Chlandas Arbeitsgruppe ist Teil des vor rund zwei Jahren etablierten Netzwerks „Cryo-EM Network of Heidelberg University“, in dem Kryo-Elektronenmikroskope institutsübergreifend genutzt werden können. „Im Netzwerk wollen wir durch Kooperation die Kompetenzen der Universität Heidelberg stärken und die Studentenausbildung in Kryo-Elektronentomografie verbessern“, erklärt Dr. Petr Chlanda.

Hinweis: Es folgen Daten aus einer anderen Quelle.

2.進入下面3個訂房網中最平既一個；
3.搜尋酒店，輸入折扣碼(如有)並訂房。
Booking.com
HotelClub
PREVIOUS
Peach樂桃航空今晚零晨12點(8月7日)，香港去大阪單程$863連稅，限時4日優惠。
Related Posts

Eine der weiterführenden Fragen der Forschenden wird sein, welche Proteine genau an der Bildung der Doppelmembranstrukturen beteiligt sind. „Wenn dies besser verstanden wird, ließen sich hier möglicherweise Ansatzpunkte zur therapeutischen Intervention finden“, erläutert Petr Chlanda. Seine Arbeiten sind komplementär zu Analysen des kooperierenden Labors von Prof. Dr. Ralf Bartenschlager (Leiter der Abteilung Molekulare Virologie am Zentrum für Infektiologie). Dieser nutzt als bildgebende Methode unter anderem die Elektronenmikroskopie und veröffentlichte aktuell in der Fachzeitschrift „Cell Host & Microbe" Ergebnisse zur Frage, wie das Virus und die infizierte Zelle (der Wirt) miteinander interagieren und welche großen zellulären Veränderungen hierdurch auftreten. Beide Arbeiten zeigen auf ihre Weise und mit unterschiedlichen Methoden, wie sich das Virus in der Zelle vermehrt, bevor es zur weiteren Verbreitung freigesetzt wird.